L'entreprise Noront Resources détient la majeure partie des droits d'accès au Cercle de feu.

En avril, les Premières Nations d’Attawapiskat, Fort Albany et Neskantaga ont déclaré un moratoire sur tous les développements dans la zone minière jusqu’à ce qu’une analyse d’impact régionale soit effectuée par un groupe autochtone.

Vue aérienne d'un site d'exploitation minière.

Le camp Esker de Noront Resources, situé dans le Cercle de feu.

Photo : Noront Resources

Malgré cette opposition, les évaluations environnementales mandatées par la province pour chacune des routes ont avancé au cours des 18 derniers mois, puisque les deux communautés concernées directement par les routes -- les Premières Nations de Webequie et de Marten Falls -- appuient le projet.

Mais selon une coalition composée de la clinique juridique Osgoode Hall, de Greenpeace Canada, du Conseil des Canadiens et de Mines Alerte Canada, Noront Resources a cherché a minimiser l'opposition des groupes autochtones au projet depuis 2015.

« Noront Resources n’a pas sérieusement documenté l’opposition des Autochtones, ce qui pourrait potentiellement induire les investisseurs en erreur. »

— Une citation de  Lettre de la coalition

Des incertitudes au niveau des coûts

Selon des documents obtenus par CBC, la province estime que le coût global de la construction des routes se situe entre 1,1 milliard de dollars et 1,6 milliard de dollars.

Un communiqué du gouvernement ontarien précise que l'infrastructure routière proposée serait disponible pour un usage public et privé, et que les coûts réels seront connus après l’évaluation environnementale en cours.

La province a déjà demandé au gouvernement fédéral un soutien financier allant de 557 millions de dollars et 779 millions de dollars pour le projet.

À qui revient la facture?

Au moment de la découverte des gisements miniers du Cercle de feu, les entreprises minières avaient proposé de développer le corridor de transport pour se rendre aux gisements elles-mêmes.

Dayne sourit à la caméra.

Dayna Scott est professeure agrégée et chaire de recherche en droit et justice environnementale à l'Université York à Toronto.

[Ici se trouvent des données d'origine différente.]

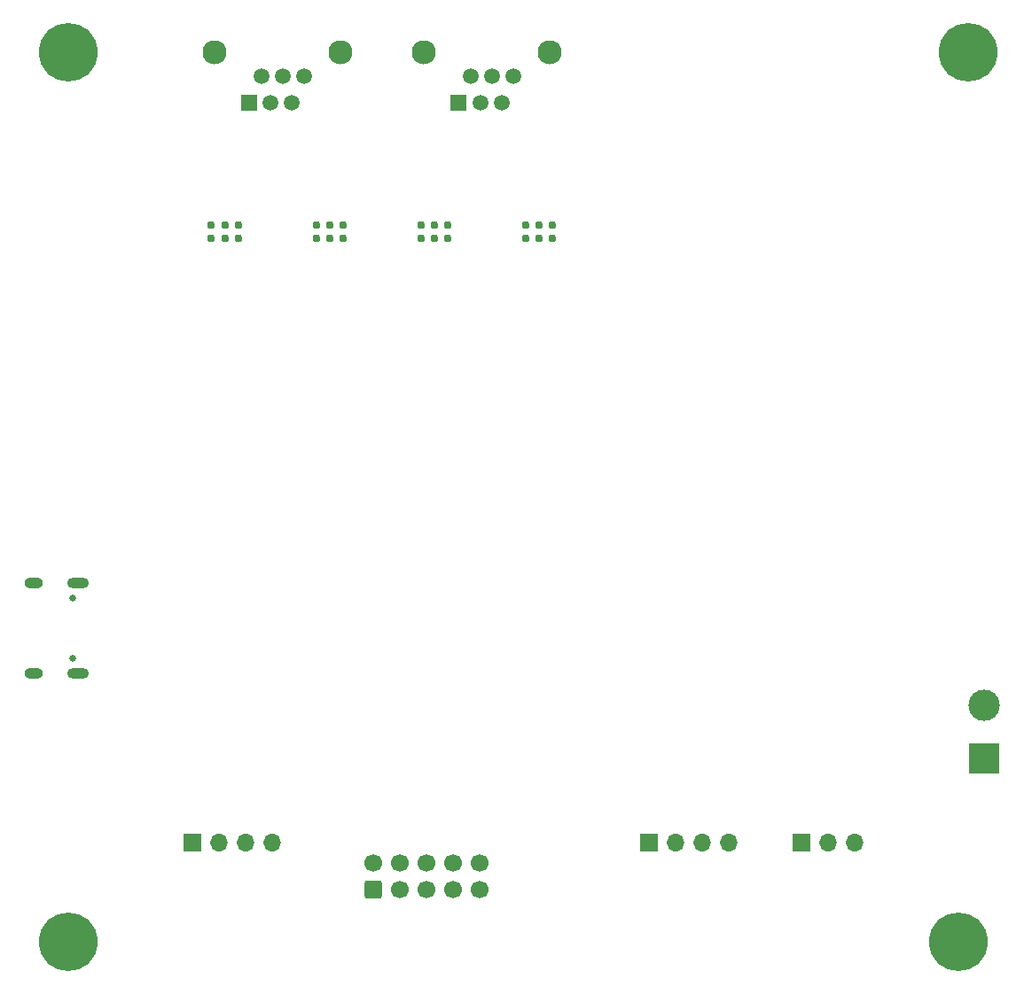
<source format=gbs>
G04 #@! TF.GenerationSoftware,KiCad,Pcbnew,8.0.1*
G04 #@! TF.CreationDate,2024-08-03T12:43:22+02:00*
G04 #@! TF.ProjectId,stepper_controller_v2,73746570-7065-4725-9f63-6f6e74726f6c,rev?*
G04 #@! TF.SameCoordinates,Original*
G04 #@! TF.FileFunction,Soldermask,Bot*
G04 #@! TF.FilePolarity,Negative*
%FSLAX46Y46*%
G04 Gerber Fmt 4.6, Leading zero omitted, Abs format (unit mm)*
G04 Created by KiCad (PCBNEW 8.0.1) date 2024-08-03 12:43:22*
%MOMM*%
%LPD*%
G01*
G04 APERTURE LIST*
G04 Aperture macros list*
%AMRoundRect*
0 Rectangle with rounded corners*
0 $1 Rounding radius*
0 $2 $3 $4 $5 $6 $7 $8 $9 X,Y pos of 4 corners*
0 Add a 4 corners polygon primitive as box body*
4,1,4,$2,$3,$4,$5,$6,$7,$8,$9,$2,$3,0*
0 Add four circle primitives for the rounded corners*
1,1,$1+$1,$2,$3*
1,1,$1+$1,$4,$5*
1,1,$1+$1,$6,$7*
1,1,$1+$1,$8,$9*
0 Add four rect primitives between the rounded corners*
20,1,$1+$1,$2,$3,$4,$5,0*
20,1,$1+$1,$4,$5,$6,$7,0*
20,1,$1+$1,$6,$7,$8,$9,0*
20,1,$1+$1,$8,$9,$2,$3,0*%
G04 Aperture macros list end*
%ADD10C,2.300000*%
%ADD11R,1.520000X1.520000*%
%ADD12C,1.520000*%
%ADD13C,0.770000*%
%ADD14R,1.700000X1.700000*%
%ADD15O,1.700000X1.700000*%
%ADD16RoundRect,0.250000X0.600000X-0.600000X0.600000X0.600000X-0.600000X0.600000X-0.600000X-0.600000X0*%
%ADD17C,1.700000*%
%ADD18C,5.600000*%
%ADD19R,3.000000X3.000000*%
%ADD20C,3.000000*%
%ADD21C,0.650000*%
%ADD22O,2.100000X1.000000*%
%ADD23O,1.800000X1.000000*%
G04 APERTURE END LIST*
D10*
X146000000Y-50000000D03*
X134000000Y-50000000D03*
D11*
X137325000Y-54840000D03*
D12*
X138470000Y-52300000D03*
X139365000Y-54840000D03*
X140510000Y-52300000D03*
X141405000Y-54840000D03*
X142550000Y-52300000D03*
D13*
X143700000Y-67775000D03*
X145000000Y-67775000D03*
X146300000Y-67775000D03*
X143700000Y-66475000D03*
X145000000Y-66475000D03*
X146300000Y-66475000D03*
X163700000Y-67775000D03*
X165000000Y-67775000D03*
X166300000Y-67775000D03*
X163700000Y-66475000D03*
X165000000Y-66475000D03*
X166300000Y-66475000D03*
D14*
X190055000Y-125500000D03*
D15*
X192595000Y-125500000D03*
X195135000Y-125500000D03*
D16*
X149130000Y-130000000D03*
D17*
X149130000Y-127460000D03*
X151670000Y-130000000D03*
X151670000Y-127460000D03*
X154210000Y-130000000D03*
X154210000Y-127460000D03*
X156750000Y-130000000D03*
X156750000Y-127460000D03*
X159290000Y-130000000D03*
X159290000Y-127460000D03*
D13*
X133700000Y-67775000D03*
X135000000Y-67775000D03*
X136300000Y-67775000D03*
X133700000Y-66475000D03*
X135000000Y-66475000D03*
X136300000Y-66475000D03*
D18*
X206000000Y-50000000D03*
X120000000Y-50000000D03*
D19*
X207500000Y-117500000D03*
D20*
X207500000Y-112420000D03*
D14*
X175500000Y-125500000D03*
D15*
X178040000Y-125500000D03*
X180580000Y-125500000D03*
X183120000Y-125500000D03*
D18*
X120000000Y-135000000D03*
D10*
X166000000Y-50000000D03*
X154000000Y-50000000D03*
D11*
X157325000Y-54840000D03*
D12*
X158470000Y-52300000D03*
X159365000Y-54840000D03*
X160510000Y-52300000D03*
X161405000Y-54840000D03*
X162550000Y-52300000D03*
D21*
X120425000Y-102110000D03*
X120425000Y-107890000D03*
D22*
X120925000Y-100680000D03*
D23*
X116745000Y-100680000D03*
D22*
X120925000Y-109320000D03*
D23*
X116745000Y-109320000D03*
D13*
X153700000Y-67775000D03*
X155000000Y-67775000D03*
X156300000Y-67775000D03*
X153700000Y-66475000D03*
X155000000Y-66475000D03*
X156300000Y-66475000D03*
D14*
X131880000Y-125500000D03*
D15*
X134420000Y-125500000D03*
X136960000Y-125500000D03*
X139500000Y-125500000D03*
D18*
X205000000Y-135000000D03*
M02*

</source>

Photo : Université York à Toronto

Mais ces dernières années, la facture de la construction des routes et les évaluations environnementales semble avoir été transférées au gouvernement et aux contribuables commente Mme Scott.

« À quel moment a-t-on décidé que ce seraient les Ontariens qui paieraient pour ces routes, et non les entreprises minières qui bénéficient directement de l’extraction des minéraux ? »

— Une citation de  Dayna Scott, professeure agrégée et chaire de recherche en droit et justice environnementale à l'Université York à Toronto et auteure de la demande

Mme Scott espère qu'une enquête de la vérificatrice générale favorisera une plus grande responsabilité et transparence pour les dépenses gouvernementales.

Le directeur de Noront Resources, Alan Coutts, ainsi que le ministre des Ressources naturelles de la province, Greg Rickford, ont tous deux décliné une demande d’entrevue de CBC.